How (Not To) Cover Lies
I was going to post a long explanation of why I was horrified by an author’s Facebook rave about a movie last week, and said something I probably shouldn’t have, but instead I’ll make it short(ish):
#1 Hollywood director Oliver Stone is one of the most prominent Western propagandists for Russia.
#2 He considers Vladimir Putin a friend (in fact his next movie is a propaganda piece praising Putin; he interviewed him personally for it). If people liked and believed his Edward Snowden “biopic”, what’s to say they won’t like and believe the Putin one, too?
#3 He talks to right-wing English-language tabloids, spreading blatant Kremlin-approved lies about things like the war in Ukraine.
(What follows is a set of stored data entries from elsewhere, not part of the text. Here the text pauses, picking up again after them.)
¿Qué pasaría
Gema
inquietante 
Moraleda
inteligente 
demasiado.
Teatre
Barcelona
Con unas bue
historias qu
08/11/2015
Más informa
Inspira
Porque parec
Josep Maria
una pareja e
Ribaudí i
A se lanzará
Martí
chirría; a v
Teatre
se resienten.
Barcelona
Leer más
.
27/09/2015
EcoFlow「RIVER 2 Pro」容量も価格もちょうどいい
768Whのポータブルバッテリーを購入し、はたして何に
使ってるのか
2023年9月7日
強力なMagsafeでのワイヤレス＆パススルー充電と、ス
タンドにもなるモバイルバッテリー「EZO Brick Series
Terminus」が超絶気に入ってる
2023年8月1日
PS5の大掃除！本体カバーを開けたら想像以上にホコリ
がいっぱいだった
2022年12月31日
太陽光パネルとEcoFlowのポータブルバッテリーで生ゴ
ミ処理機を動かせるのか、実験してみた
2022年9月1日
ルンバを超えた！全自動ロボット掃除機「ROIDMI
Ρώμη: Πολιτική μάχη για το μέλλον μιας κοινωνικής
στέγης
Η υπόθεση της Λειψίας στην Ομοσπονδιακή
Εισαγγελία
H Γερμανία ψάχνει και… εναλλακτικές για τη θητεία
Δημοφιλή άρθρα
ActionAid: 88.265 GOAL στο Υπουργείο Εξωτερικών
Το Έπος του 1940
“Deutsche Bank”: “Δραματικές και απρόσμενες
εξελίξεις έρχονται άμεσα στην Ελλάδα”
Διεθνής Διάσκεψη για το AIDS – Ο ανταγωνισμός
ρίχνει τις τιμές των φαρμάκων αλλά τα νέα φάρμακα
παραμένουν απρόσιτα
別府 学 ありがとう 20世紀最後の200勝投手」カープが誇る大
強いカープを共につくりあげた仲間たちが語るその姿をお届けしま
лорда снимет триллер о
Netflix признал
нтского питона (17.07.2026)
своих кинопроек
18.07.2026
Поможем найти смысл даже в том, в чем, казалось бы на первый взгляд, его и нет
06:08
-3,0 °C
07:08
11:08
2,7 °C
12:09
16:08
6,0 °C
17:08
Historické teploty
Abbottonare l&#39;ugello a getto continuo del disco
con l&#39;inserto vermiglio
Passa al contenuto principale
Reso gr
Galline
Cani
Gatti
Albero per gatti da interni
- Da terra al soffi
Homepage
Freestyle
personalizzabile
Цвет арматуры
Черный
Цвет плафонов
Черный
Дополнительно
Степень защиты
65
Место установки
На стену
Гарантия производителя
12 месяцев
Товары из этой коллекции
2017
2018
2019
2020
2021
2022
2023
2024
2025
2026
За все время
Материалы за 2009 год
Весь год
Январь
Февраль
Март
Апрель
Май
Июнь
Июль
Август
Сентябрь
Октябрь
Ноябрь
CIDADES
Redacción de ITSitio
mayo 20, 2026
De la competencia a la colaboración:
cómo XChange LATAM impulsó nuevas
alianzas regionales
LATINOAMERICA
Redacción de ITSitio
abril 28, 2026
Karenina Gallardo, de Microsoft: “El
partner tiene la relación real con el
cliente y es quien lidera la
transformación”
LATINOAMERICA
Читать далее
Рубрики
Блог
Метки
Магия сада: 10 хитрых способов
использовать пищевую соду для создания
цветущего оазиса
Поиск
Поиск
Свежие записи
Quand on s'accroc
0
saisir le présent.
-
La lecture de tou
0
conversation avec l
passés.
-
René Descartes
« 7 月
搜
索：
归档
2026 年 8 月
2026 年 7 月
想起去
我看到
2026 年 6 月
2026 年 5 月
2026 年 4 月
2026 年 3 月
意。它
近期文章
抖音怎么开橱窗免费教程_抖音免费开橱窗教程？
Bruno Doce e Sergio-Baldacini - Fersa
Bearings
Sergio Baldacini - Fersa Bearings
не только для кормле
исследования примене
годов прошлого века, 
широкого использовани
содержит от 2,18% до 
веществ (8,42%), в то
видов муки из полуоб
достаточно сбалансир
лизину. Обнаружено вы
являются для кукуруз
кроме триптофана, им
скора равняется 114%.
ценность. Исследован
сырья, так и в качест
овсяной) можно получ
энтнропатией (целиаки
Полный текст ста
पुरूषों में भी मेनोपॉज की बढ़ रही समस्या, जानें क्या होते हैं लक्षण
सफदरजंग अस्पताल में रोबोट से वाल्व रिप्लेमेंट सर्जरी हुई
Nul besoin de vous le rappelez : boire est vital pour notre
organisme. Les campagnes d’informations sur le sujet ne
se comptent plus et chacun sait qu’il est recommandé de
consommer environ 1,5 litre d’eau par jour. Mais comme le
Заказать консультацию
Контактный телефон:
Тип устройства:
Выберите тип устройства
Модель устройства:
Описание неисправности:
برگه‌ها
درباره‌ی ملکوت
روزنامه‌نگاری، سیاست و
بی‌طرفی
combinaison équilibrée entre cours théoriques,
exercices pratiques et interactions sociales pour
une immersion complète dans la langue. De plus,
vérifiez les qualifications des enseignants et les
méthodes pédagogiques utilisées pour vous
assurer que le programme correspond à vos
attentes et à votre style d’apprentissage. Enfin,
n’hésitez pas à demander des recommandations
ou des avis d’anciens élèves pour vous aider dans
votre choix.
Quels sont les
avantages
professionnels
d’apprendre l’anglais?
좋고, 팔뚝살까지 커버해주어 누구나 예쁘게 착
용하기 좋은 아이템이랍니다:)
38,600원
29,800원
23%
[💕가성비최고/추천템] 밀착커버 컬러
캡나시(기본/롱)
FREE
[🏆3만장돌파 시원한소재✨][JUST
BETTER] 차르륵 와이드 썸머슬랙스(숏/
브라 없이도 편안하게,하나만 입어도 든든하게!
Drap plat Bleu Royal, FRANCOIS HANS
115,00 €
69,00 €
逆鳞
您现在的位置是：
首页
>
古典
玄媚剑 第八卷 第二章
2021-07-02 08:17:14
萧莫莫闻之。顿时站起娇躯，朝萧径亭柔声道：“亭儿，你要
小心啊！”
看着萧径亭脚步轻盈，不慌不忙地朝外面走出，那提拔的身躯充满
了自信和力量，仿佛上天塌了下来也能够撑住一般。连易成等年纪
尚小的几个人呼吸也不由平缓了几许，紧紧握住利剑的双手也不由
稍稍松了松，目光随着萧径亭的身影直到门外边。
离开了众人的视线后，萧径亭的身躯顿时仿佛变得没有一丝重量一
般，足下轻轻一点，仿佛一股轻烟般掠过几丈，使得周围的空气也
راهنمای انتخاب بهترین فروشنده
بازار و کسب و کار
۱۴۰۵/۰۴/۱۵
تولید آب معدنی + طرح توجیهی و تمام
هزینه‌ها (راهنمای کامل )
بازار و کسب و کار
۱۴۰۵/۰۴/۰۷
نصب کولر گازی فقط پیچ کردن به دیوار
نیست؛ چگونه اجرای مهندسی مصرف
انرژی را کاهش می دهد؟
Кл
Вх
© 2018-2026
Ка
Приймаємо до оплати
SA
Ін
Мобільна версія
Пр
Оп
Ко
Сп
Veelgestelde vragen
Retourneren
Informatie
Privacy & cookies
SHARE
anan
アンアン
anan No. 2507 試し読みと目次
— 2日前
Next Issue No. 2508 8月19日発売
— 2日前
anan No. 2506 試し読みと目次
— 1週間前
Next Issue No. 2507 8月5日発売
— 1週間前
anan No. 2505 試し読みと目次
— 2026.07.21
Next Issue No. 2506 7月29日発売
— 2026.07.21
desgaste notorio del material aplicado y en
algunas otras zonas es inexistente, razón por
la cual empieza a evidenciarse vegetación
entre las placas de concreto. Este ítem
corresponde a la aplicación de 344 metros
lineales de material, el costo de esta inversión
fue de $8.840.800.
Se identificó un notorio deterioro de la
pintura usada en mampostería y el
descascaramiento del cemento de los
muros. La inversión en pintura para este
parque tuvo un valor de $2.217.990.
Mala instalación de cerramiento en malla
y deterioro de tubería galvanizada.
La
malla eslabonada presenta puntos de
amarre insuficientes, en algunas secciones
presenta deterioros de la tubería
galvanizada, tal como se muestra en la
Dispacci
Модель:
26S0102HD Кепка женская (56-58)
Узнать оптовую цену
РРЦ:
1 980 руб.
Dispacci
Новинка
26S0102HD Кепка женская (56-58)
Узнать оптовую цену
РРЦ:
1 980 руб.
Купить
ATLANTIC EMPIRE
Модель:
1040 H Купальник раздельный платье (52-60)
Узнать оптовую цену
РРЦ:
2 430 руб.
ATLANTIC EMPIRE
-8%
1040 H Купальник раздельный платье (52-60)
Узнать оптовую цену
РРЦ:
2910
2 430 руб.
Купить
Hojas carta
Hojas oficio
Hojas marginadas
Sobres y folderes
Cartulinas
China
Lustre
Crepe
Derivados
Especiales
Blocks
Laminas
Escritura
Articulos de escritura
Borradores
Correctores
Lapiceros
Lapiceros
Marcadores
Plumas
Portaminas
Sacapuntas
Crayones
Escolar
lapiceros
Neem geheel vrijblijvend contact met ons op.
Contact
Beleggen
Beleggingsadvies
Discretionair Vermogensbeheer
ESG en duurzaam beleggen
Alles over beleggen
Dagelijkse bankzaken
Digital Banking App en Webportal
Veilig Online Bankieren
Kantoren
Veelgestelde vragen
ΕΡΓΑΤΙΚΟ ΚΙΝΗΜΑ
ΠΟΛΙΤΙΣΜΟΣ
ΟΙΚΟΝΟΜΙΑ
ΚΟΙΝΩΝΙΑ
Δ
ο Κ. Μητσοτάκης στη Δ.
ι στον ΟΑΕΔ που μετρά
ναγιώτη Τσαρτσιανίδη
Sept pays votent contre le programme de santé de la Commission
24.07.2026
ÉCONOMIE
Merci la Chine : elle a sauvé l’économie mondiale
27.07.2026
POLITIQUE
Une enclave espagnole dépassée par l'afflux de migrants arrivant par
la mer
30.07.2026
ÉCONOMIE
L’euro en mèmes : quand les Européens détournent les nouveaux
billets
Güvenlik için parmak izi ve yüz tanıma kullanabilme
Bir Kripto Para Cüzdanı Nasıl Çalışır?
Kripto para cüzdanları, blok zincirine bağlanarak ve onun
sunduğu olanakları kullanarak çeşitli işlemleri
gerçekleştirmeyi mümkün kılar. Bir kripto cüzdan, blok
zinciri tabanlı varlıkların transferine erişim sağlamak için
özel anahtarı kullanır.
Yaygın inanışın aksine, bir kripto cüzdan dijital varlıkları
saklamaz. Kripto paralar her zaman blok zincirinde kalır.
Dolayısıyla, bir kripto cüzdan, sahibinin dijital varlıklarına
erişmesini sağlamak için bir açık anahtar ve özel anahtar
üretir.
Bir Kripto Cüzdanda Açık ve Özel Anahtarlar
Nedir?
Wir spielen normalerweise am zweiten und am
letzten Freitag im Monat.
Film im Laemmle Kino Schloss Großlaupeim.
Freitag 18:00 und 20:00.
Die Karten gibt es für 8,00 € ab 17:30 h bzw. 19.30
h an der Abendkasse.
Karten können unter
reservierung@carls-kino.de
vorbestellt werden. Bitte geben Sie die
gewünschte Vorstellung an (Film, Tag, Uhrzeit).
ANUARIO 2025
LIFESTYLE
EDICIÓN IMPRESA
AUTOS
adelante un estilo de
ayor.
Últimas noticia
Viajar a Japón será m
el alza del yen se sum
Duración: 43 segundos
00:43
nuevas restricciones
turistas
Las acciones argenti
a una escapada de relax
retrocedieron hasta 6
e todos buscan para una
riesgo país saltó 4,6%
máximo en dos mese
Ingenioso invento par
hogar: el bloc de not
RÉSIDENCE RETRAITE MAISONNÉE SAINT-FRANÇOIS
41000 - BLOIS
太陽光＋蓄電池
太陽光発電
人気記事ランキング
Oliver Stone interviews the deposed pro-Russian president of Ukraine for a propaganda piece about the revolution that resulted in Putin’s invasion. Viktor Yanukovych is wanted worldwide for crimes such as killing his own people in 2014. He is now in hiding in Russia, but Putin gave Stone access to him.
#4 Which means paying to support, and watching, enjoying, and then recommending his films to thousands of your readers is more dangerous than you might realise.
#5 After 2016, when English-language, Kremlin-generated propaganda achieved appalling, damaging things, like delivering Trump to power, this is not a time for being ignorant.
#6 Which is why I became very angry with a very popular romance author on Friday night after seeing her singing the praises of an Oliver Stone film, made to put subtle and not-so subtle ideas in Westerners’ heads about Edward Snowden, the United States, and Russia. I totally lost it when she concluded Snowden was a hero of our time – exactly what the Russians want you to think.
This is not an era where anyone can afford to take “documentaries” or “biopics” at face value (e.g. the day after Ukraine’s new president was elected, a Kremlin-produced “documentary” was released, calling him a Nazi). The past four years have been dangerous enough and thousands of people have already died because of it – they might not be American, and so they rarely make the news, but their lives aren’t worth less. Authors with a massive fanbase and a great deal of influence have a responsibility to be smarter that that.